Nama: Tria Meilisma
NPM: 2313031029
1. Ketimpangan
dalam ketersediaan guru, fasilitas pendidikan, dan akses teknologi antara
daerah maju dan daerah tertinggal memberikan dampak signifikan terhadap mutu
pendidikan serta capaian belajar peserta didik. Keterbatasan ruang kelas,
laboratorium, perpustakaan, akses internet, serta rendahnya kualitas tenaga
pendidik di wilayah tertinggal mengakibatkan rendahnya hasil belajar siswa,
meningkatnya angka putus sekolah, dan lemahnya kesiapan lulusan untuk
melanjutkan pendidikan ke jenjang yang lebih tinggi maupun memasuki dunia kerja.
2. Kebijakan
afirmatif seperti Program Indonesia Pintar (KIP), Bantuan Operasional Sekolah
(BOS), dan program pendidikan inklusif belum berjalan secara optimal karena
masih menghadapi berbagai kendala, seperti ketidaktepatan sasaran penerima,
lambatnya birokrasi penyaluran, serta lemahnya pengawasan pelaksanaan. Di
wilayah terpencil, hambatan geografis dan faktor budaya juga turut memengaruhi
rendahnya akses pendidikan, sehingga meskipun biaya sekolah telah ditanggung,
tingkat partisipasi dan retensi siswa belum mengalami peningkatan yang
signifikan. Kondisi tersebut menyebabkan meningkatnya permintaan terhadap
layanan pendidikan tidak diiringi dengan perbaikan kualitas layanan, sehingga
kesenjangan pendidikan masih tetap tinggi.
3. Investasi
pendidikan berdampak positif terhadap pertumbuhan ekonomi karena meningkatkan
kualitas sumber daya manusia dan produktivitas tenaga kerja. Berbagai
penelitian menunjukkan bahwa peningkatan tingkat pendidikan berkaitan dengan
naiknya pendapatan daerah dan menurunnya kemiskinan. Namun, dampaknya akan
lebih optimal jika didukung infrastruktur dan lapangan kerja yang memadai.
4. Kebijakan
peningkatan akses pendidikan bertujuan memperluas kesempatan serta partisipasi
masyarakat dalam memperoleh layanan pendidikan, antara lain melalui bantuan
biaya pendidikan seperti BOS dan KIP, perluasan jaringan sekolah, serta
penyelenggaraan program pendidikan inklusif. Sementara itu, kebijakan
peningkatan kualitas pendidikan berfokus pada perbaikan mutu proses
pembelajaran melalui peningkatan kompetensi guru, pembaruan kurikulum,
penyediaan fasilitas pendidikan, serta penguatan manajemen sekolah. Di wilayah
tertinggal, peningkatan akses pendidikan perlu menjadi prioritas agar tidak ada
kelompok masyarakat yang tertinggal dalam memperoleh pendidikan.

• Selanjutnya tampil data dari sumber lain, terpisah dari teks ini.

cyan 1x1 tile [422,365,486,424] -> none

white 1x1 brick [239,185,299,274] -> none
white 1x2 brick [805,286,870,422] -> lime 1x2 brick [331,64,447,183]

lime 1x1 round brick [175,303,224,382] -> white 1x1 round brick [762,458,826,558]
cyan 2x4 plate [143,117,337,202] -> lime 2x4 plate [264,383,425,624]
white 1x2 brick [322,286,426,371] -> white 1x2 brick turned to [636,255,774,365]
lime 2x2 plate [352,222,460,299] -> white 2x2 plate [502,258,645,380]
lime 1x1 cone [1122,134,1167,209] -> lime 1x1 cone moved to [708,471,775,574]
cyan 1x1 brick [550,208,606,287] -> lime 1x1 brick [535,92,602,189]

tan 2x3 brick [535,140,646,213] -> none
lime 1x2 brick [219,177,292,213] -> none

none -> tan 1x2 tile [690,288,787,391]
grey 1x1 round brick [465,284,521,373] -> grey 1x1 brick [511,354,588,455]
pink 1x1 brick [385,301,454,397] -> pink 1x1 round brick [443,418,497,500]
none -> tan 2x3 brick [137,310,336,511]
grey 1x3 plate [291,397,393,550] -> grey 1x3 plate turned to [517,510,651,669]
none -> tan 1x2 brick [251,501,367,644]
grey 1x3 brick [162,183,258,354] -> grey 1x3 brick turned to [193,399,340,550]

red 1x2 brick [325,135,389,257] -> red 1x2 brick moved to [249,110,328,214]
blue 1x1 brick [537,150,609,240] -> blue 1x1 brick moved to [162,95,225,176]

5. Sektor non-pemerintah berperan melalui pemberian
beasiswa, pembangunan fasilitas pendidikan, pelatihan keterampilan, serta
penyediaan pendidikan informal. Komunitas, yayasan, dan perusahaan membantu
memperluas akses dan meningkatkan kualitas pendidikan, terutama di daerah yang
belum sepenuhnya terjangkau pemerintah.